| Try it |
Lines of the listing that contain "more" need to be copied.

#### Records to process ####

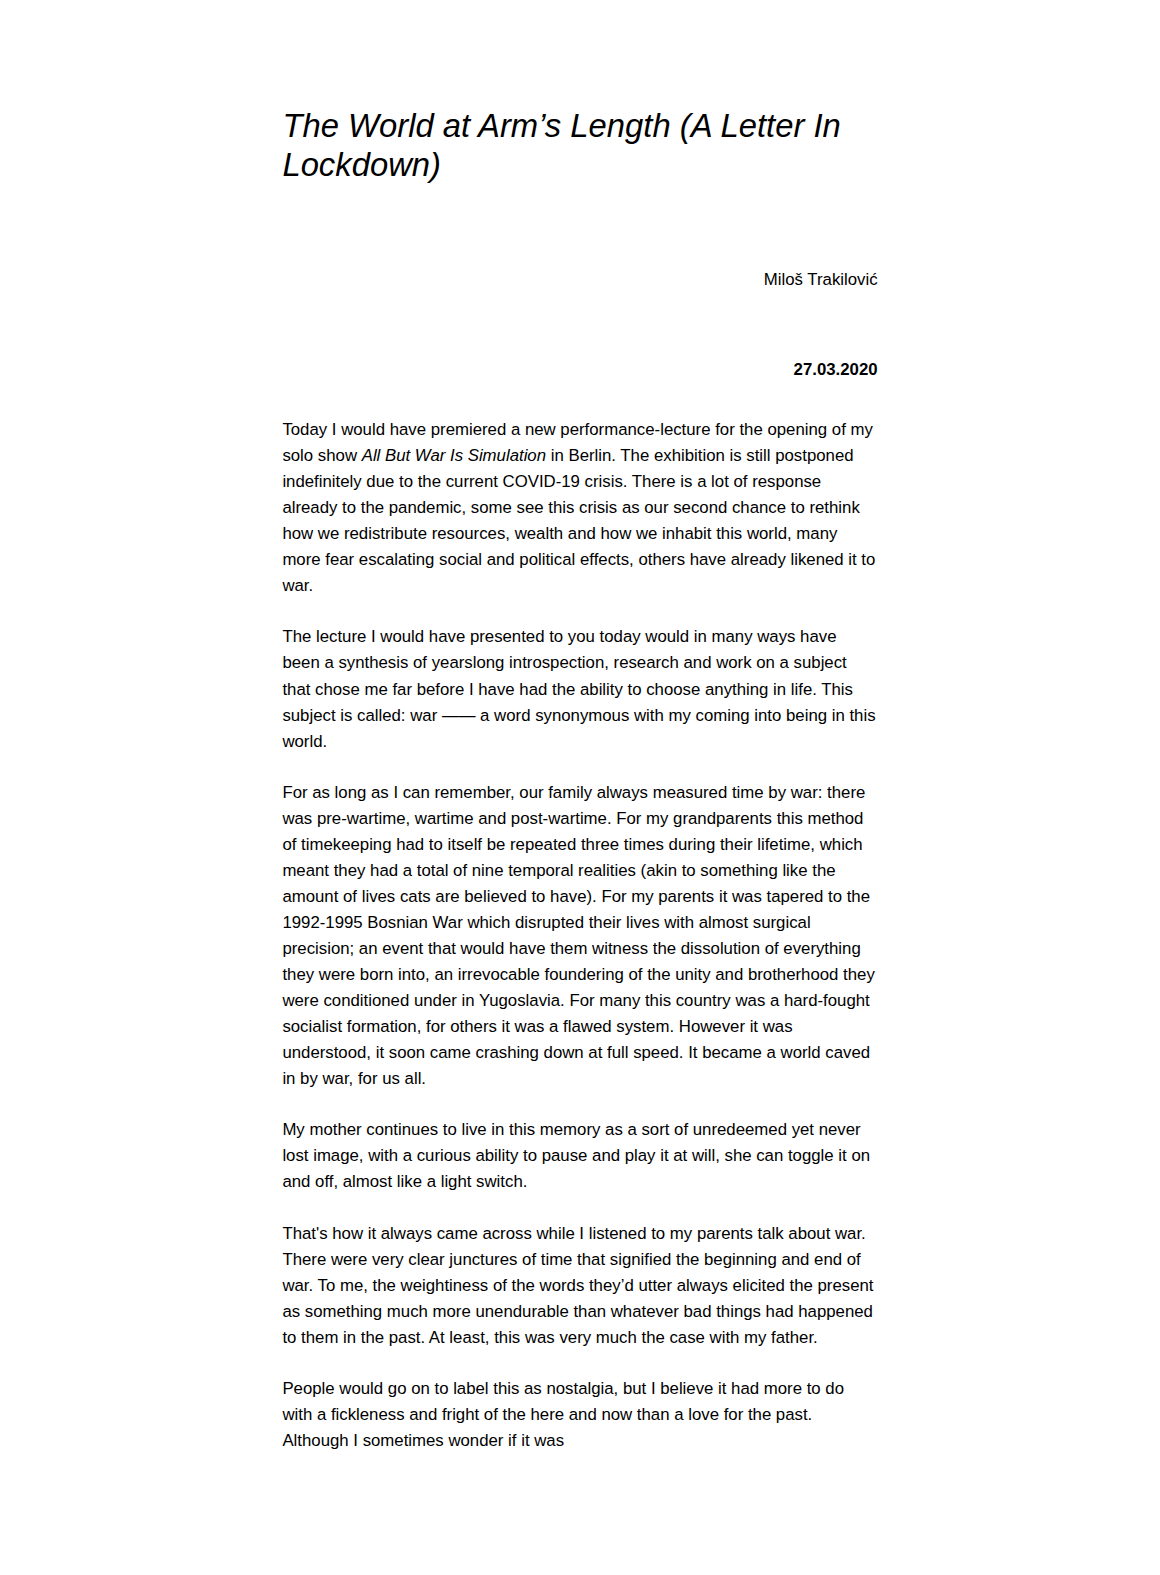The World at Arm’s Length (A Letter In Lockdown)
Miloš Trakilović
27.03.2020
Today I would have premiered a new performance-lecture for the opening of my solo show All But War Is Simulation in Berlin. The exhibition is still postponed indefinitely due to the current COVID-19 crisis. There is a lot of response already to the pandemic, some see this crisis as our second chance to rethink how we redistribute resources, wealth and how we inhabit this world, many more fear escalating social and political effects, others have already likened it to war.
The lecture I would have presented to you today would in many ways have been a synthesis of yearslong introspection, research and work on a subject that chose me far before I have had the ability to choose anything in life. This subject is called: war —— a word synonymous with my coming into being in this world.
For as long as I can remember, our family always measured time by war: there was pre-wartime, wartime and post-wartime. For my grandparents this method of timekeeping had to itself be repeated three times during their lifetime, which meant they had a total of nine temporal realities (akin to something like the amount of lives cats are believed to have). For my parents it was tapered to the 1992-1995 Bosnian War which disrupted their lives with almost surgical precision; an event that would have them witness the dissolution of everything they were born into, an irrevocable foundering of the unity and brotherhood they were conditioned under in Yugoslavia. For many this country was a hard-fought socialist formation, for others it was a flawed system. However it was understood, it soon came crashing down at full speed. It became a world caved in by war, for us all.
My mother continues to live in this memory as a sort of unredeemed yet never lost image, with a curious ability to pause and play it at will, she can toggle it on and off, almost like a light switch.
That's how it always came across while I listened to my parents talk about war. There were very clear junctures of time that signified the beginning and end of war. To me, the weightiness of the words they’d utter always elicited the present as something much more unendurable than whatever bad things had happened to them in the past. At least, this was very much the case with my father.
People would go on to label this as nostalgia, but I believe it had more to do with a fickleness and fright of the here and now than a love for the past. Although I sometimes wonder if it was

####
#### Records to process ####

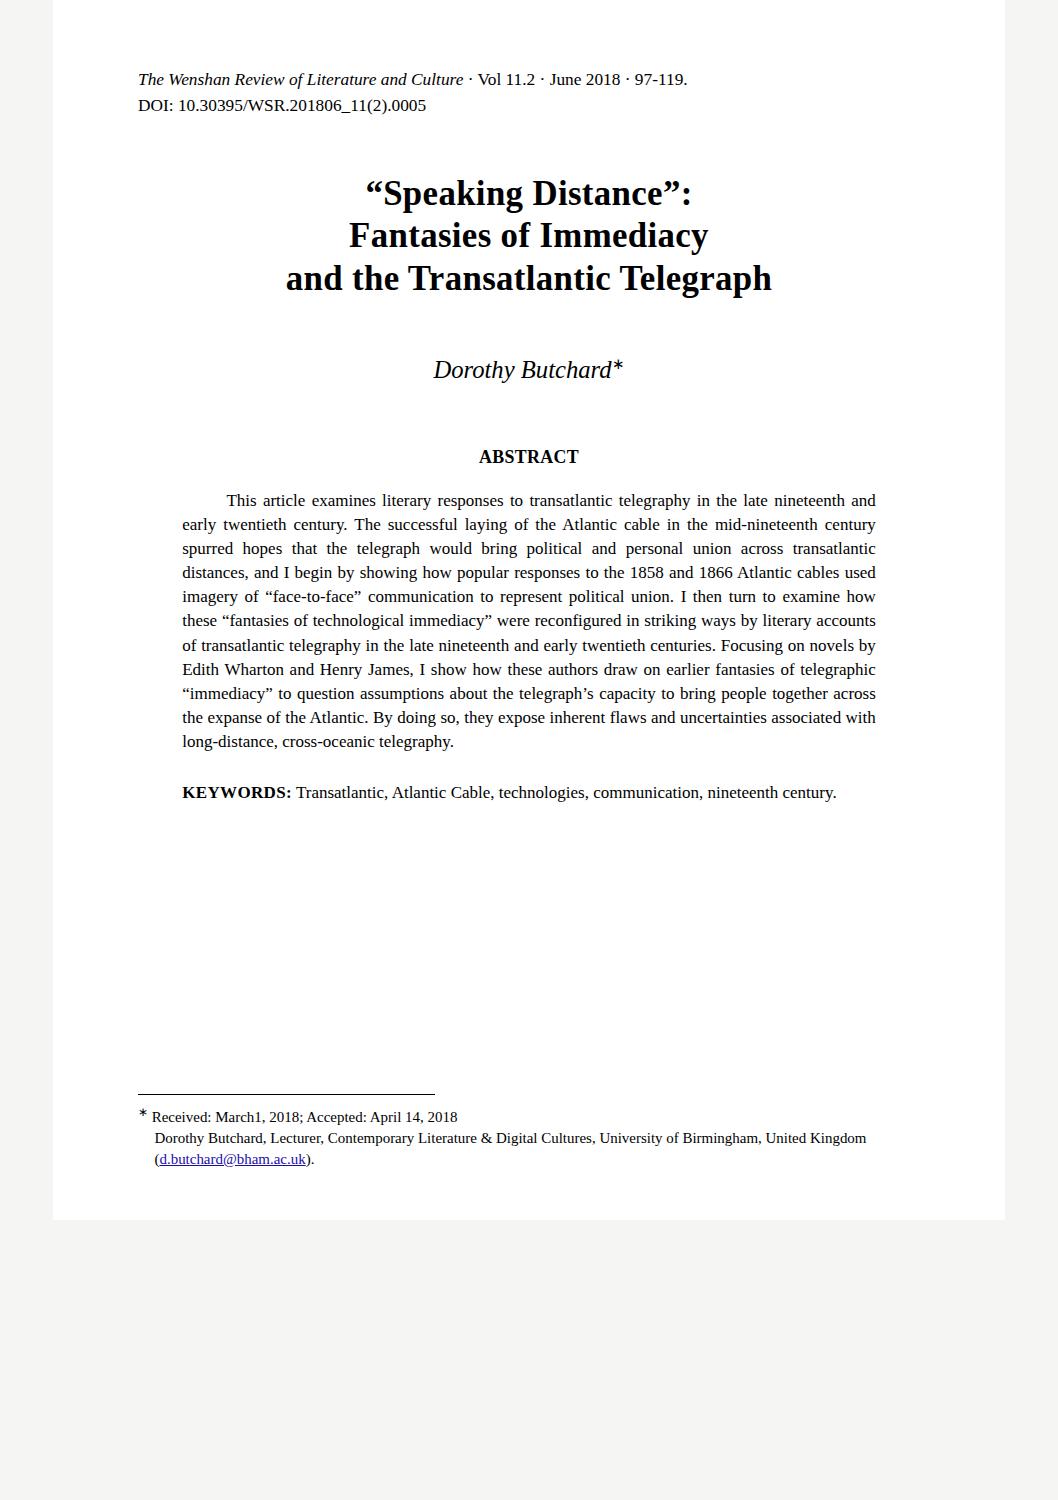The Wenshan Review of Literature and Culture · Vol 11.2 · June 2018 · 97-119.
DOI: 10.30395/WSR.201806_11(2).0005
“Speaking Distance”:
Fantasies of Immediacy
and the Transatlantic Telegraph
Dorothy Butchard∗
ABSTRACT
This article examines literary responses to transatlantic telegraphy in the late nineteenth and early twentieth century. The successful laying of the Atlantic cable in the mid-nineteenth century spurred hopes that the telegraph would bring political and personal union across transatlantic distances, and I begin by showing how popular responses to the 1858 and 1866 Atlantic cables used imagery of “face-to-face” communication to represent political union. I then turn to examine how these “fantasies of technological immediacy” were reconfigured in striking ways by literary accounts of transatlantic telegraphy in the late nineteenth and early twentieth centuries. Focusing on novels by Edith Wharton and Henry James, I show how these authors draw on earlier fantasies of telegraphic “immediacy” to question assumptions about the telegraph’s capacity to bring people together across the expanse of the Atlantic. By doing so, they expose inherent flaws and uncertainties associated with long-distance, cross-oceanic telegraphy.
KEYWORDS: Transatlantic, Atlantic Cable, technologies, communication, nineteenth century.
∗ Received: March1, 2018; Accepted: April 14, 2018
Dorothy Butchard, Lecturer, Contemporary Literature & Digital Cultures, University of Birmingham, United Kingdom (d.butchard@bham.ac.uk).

####

| Task result |
Today I would have premiered a new performance-lecture for the opening of my solo show All But War Is Simulation in Berlin. The exhibition is still postponed indefinitely due to the current COVID-19 crisis. There is a lot of response already to the pandemic, some see this crisis as our second chance to rethink how we redistribute resources, wealth and how we inhabit this world, many more fear escalating social and political effects, others have already likened it to war.
That's how it always came across while I listened to my parents talk about war. There were very clear junctures of time that signified the beginning and end of war. To me, the weightiness of the words they’d utter always elicited the present as something much more unendurable than whatever bad things had happened to them in the past. At least, this was very much the case with my father.
People would go on to label this as nostalgia, but I believe it had more to do with a fickleness and fright of the here and now than a love for the past. Although I sometimes wonder if it was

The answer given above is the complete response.